» Provided records
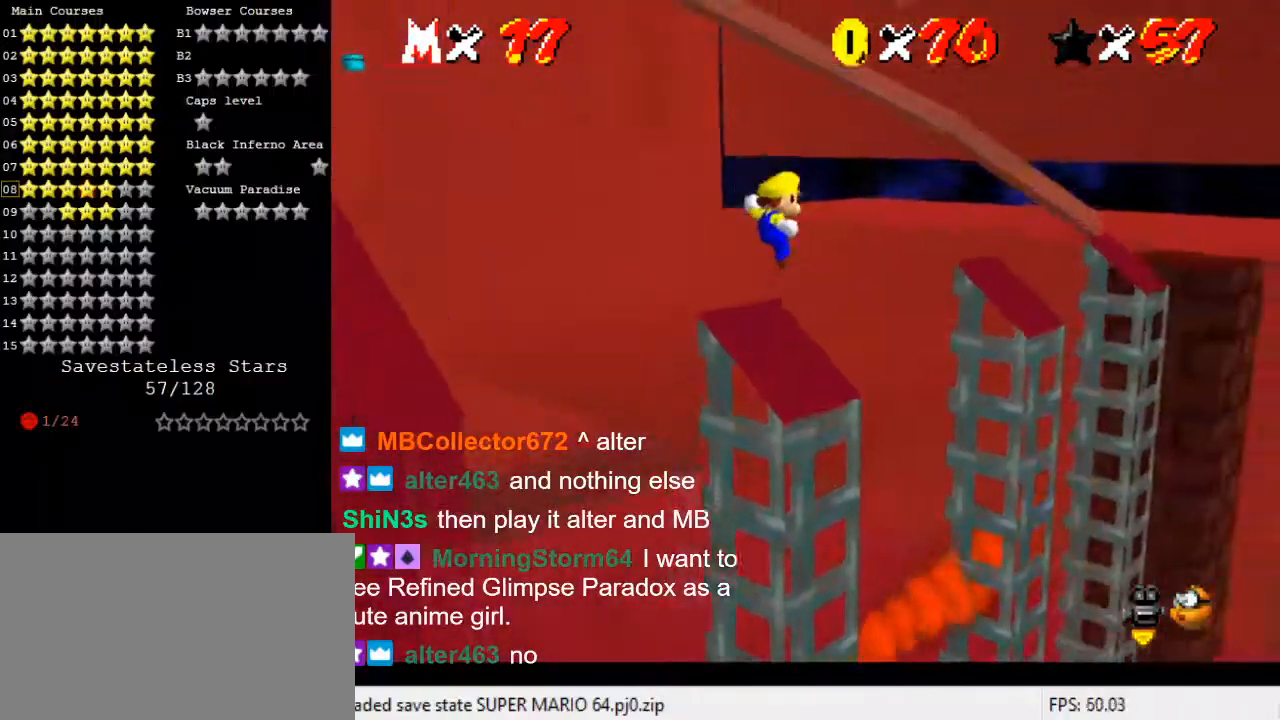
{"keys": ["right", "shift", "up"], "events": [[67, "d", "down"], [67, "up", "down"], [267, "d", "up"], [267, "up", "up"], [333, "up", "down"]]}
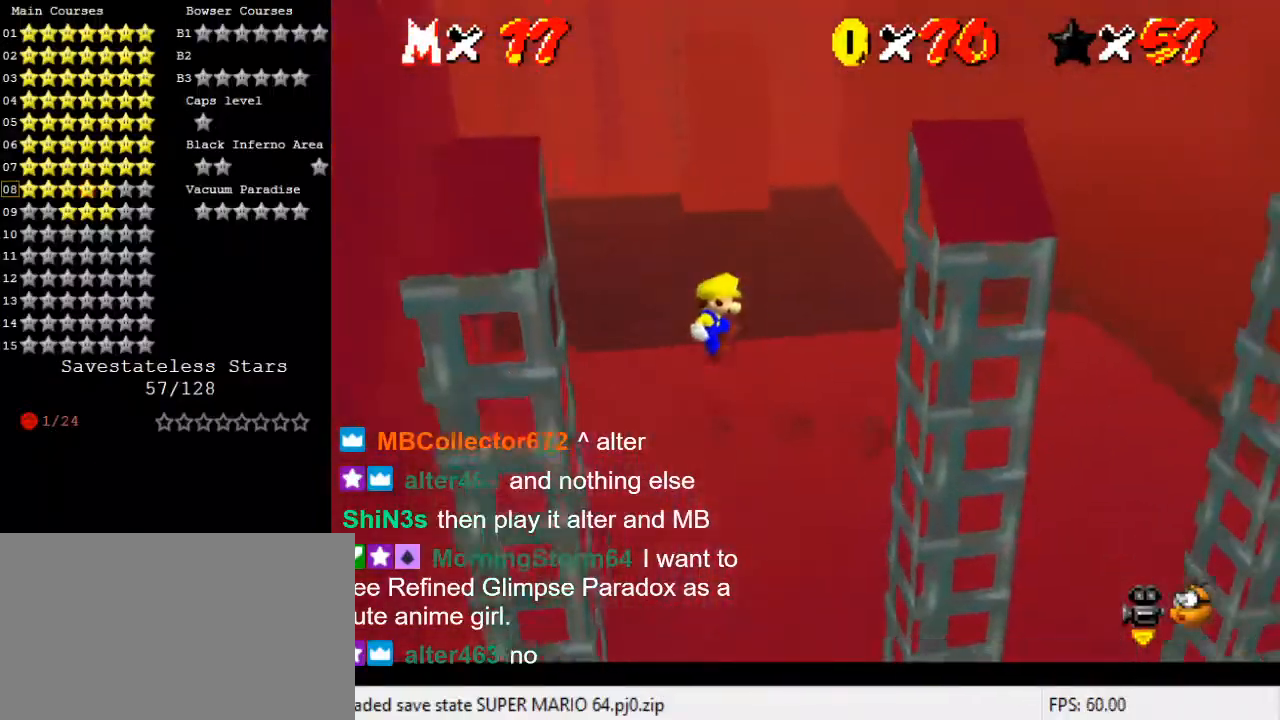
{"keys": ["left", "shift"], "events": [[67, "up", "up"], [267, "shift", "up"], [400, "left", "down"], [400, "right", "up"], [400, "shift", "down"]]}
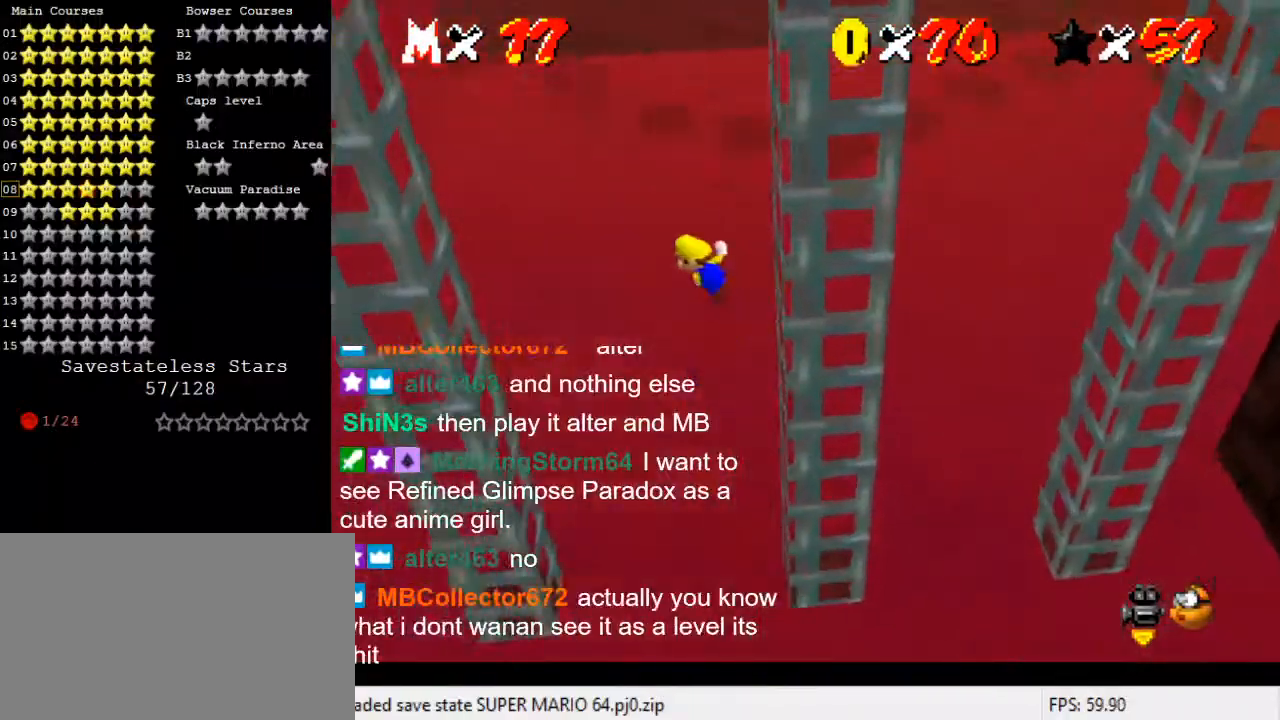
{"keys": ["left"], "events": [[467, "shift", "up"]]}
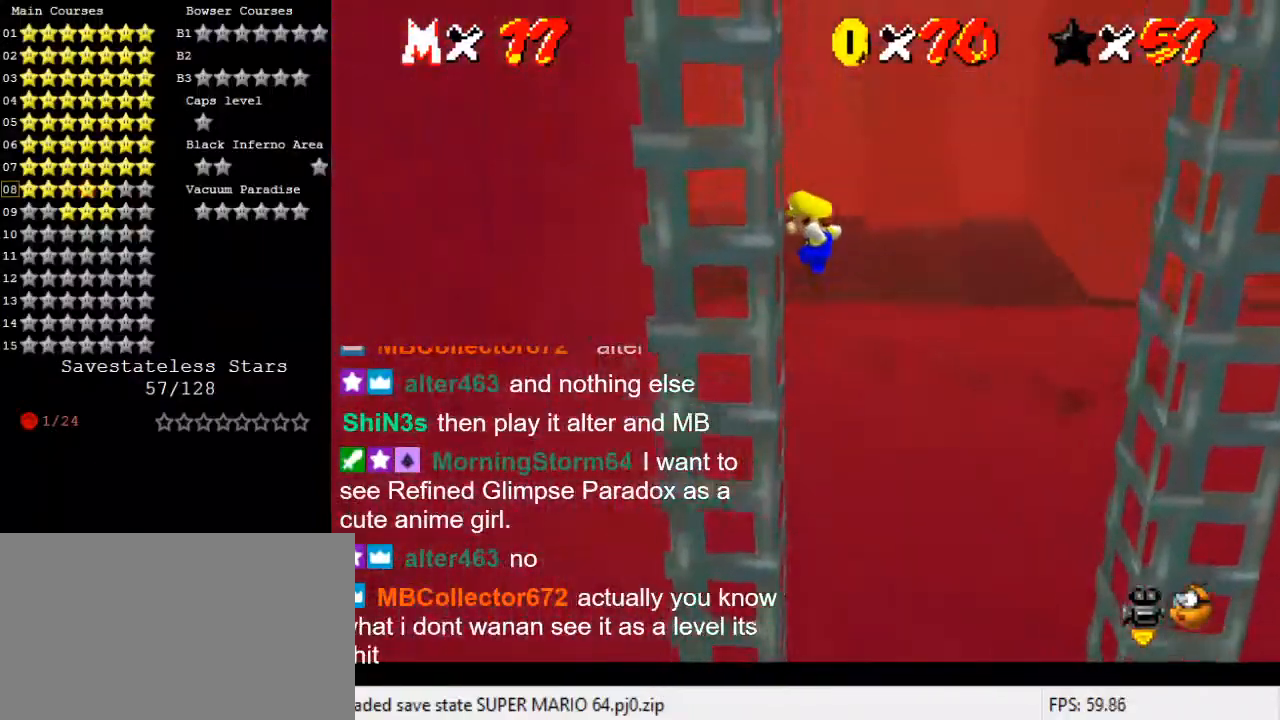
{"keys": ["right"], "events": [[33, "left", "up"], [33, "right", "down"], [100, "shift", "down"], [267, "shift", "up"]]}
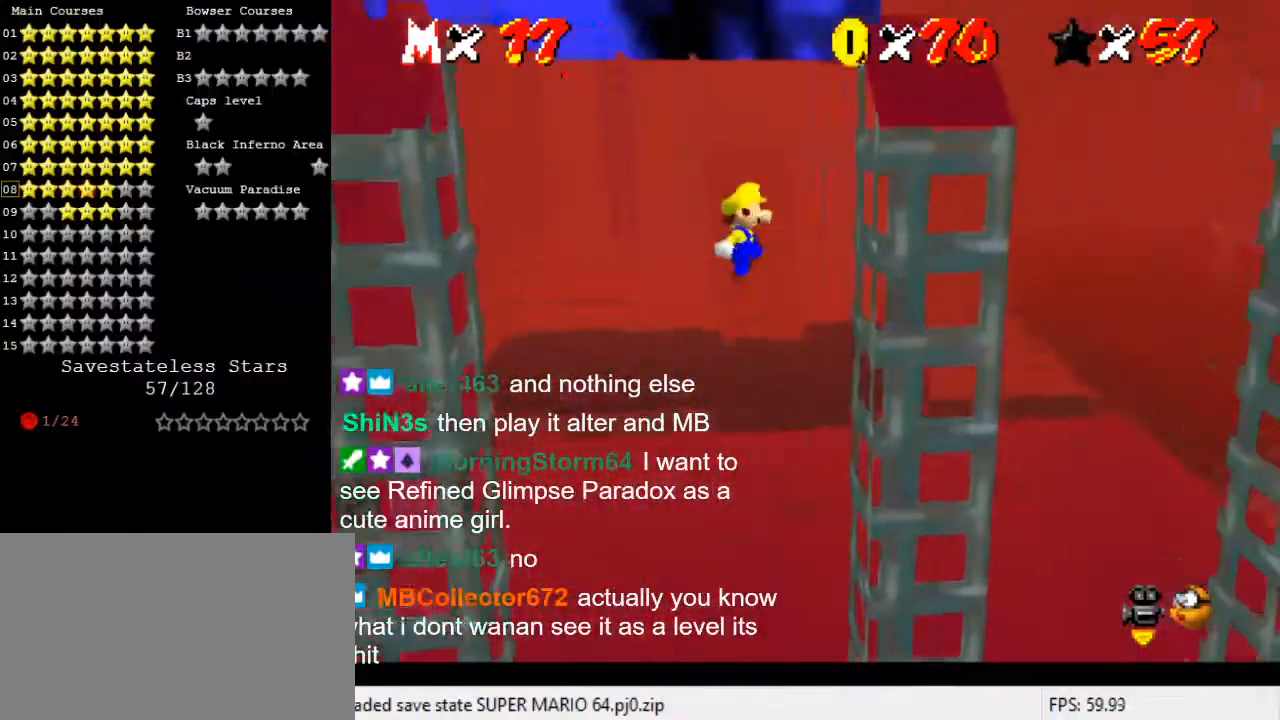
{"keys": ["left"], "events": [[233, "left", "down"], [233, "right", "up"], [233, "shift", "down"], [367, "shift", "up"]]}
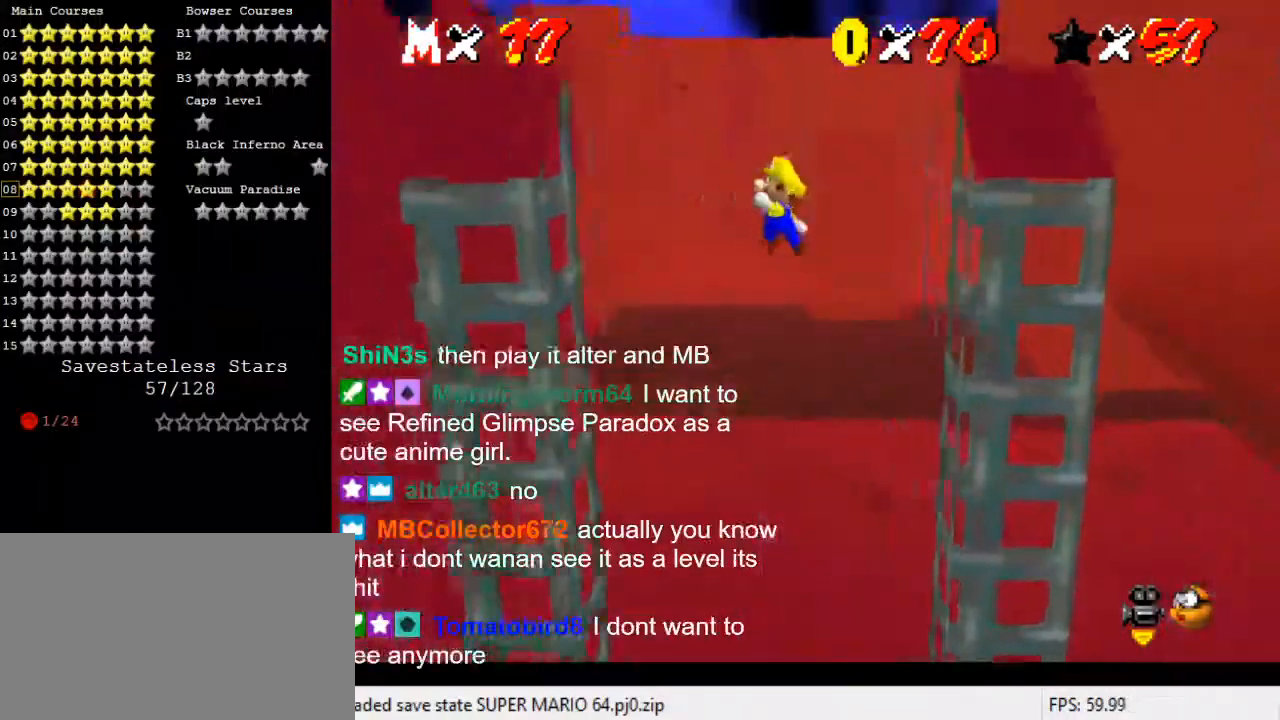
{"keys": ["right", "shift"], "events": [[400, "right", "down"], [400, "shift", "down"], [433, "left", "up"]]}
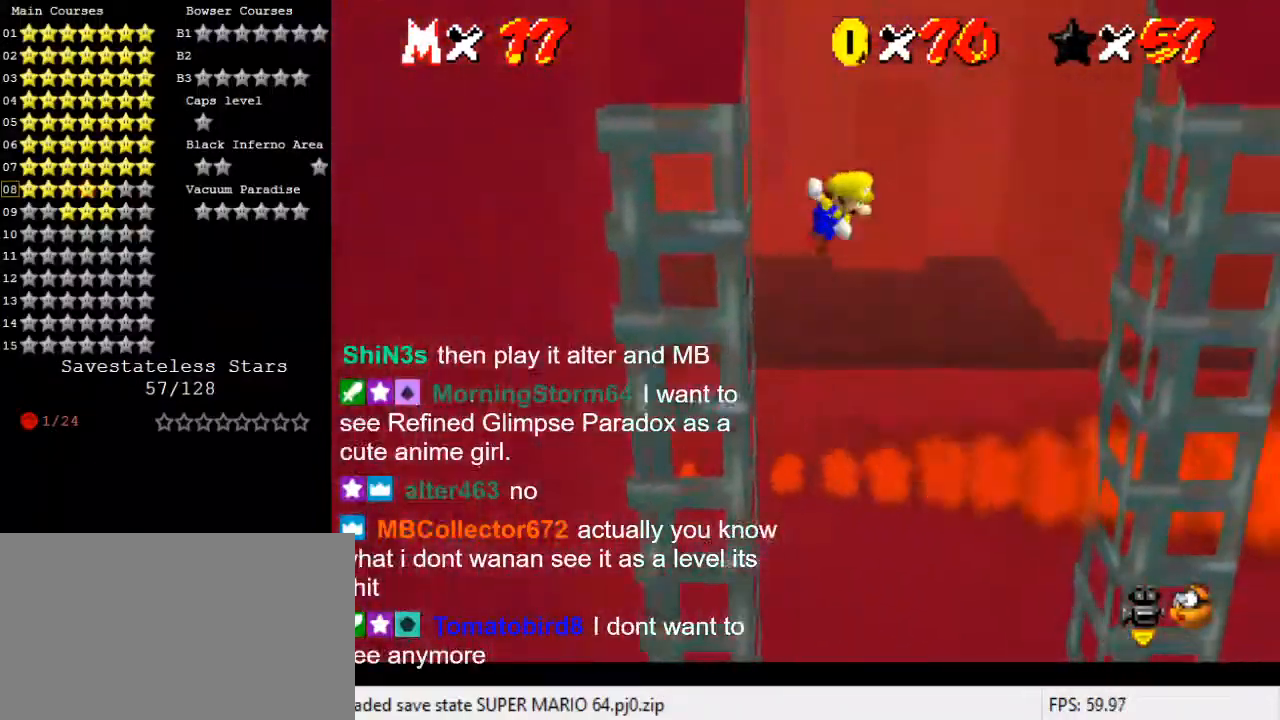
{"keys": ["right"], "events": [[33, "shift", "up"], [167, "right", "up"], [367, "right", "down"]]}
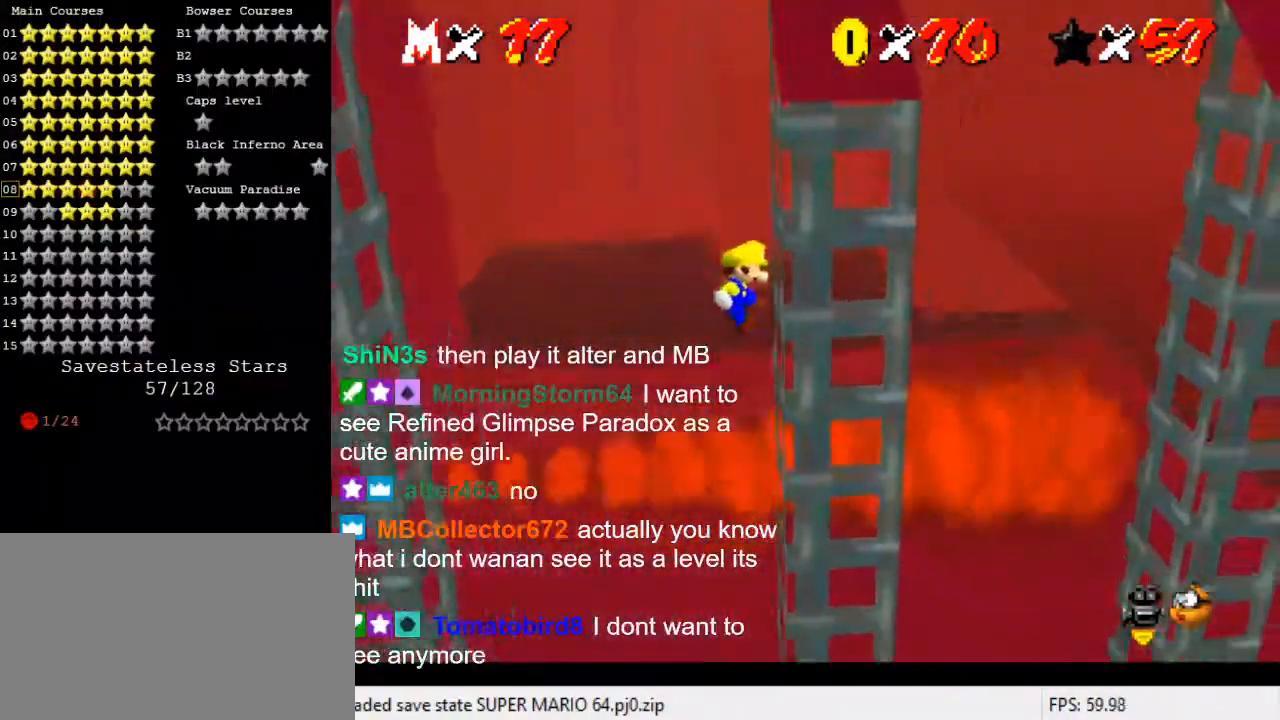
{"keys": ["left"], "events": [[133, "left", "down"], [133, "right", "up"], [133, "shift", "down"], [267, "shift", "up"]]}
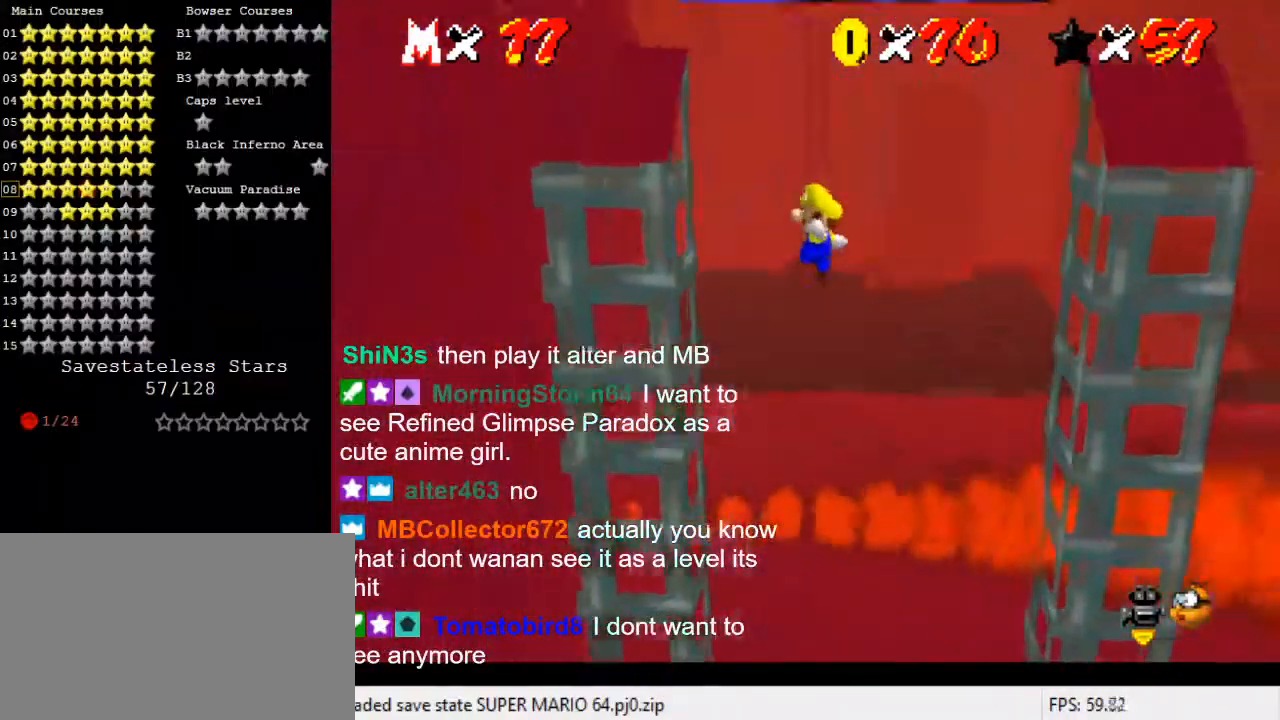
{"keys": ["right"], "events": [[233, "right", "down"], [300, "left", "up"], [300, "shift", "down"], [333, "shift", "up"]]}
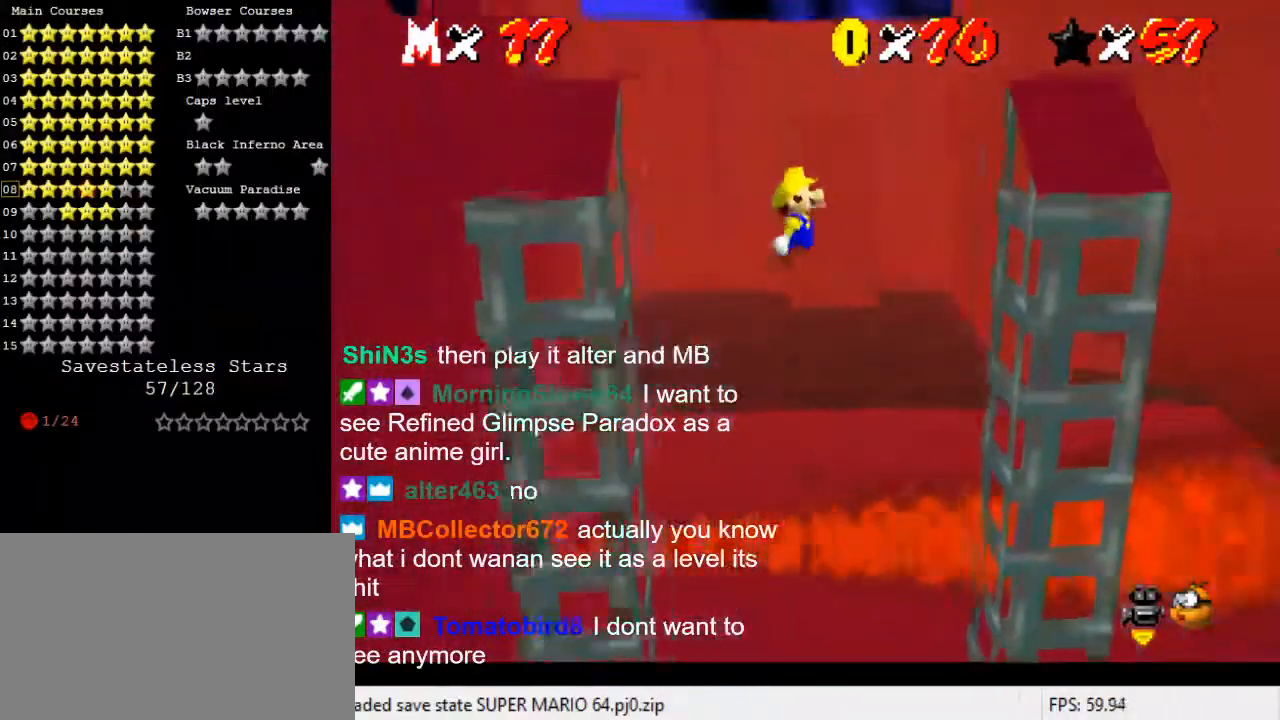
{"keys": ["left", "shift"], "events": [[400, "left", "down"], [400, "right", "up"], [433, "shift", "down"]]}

» Task item
Your answer must be the entries repeated exactly, with no pictures.

» Your response
{"keys": ["right", "shift", "up"], "events": [[67, "d", "down"], [67, "up", "down"], [267, "d", "up"], [267, "up", "up"], [333, "up", "down"]]}
{"keys": ["left", "shift"], "events": [[67, "up", "up"], [267, "shift", "up"], [400, "left", "down"], [400, "right", "up"], [400, "shift", "down"]]}
{"keys": ["left"], "events": [[467, "shift", "up"]]}
{"keys": ["right"], "events": [[33, "left", "up"], [33, "right", "down"], [100, "shift", "down"], [267, "shift", "up"]]}
{"keys": ["left"], "events": [[233, "left", "down"], [233, "right", "up"], [233, "shift", "down"], [367, "shift", "up"]]}
{"keys": ["right", "shift"], "events": [[400, "right", "down"], [400, "shift", "down"], [433, "left", "up"]]}
{"keys": ["right"], "events": [[33, "shift", "up"], [167, "right", "up"], [367, "right", "down"]]}
{"keys": ["left"], "events": [[133, "left", "down"], [133, "right", "up"], [133, "shift", "down"], [267, "shift", "up"]]}
{"keys": ["right"], "events": [[233, "right", "down"], [300, "left", "up"], [300, "shift", "down"], [333, "shift", "up"]]}
{"keys": ["left", "shift"], "events": [[400, "left", "down"], [400, "right", "up"], [433, "shift", "down"]]}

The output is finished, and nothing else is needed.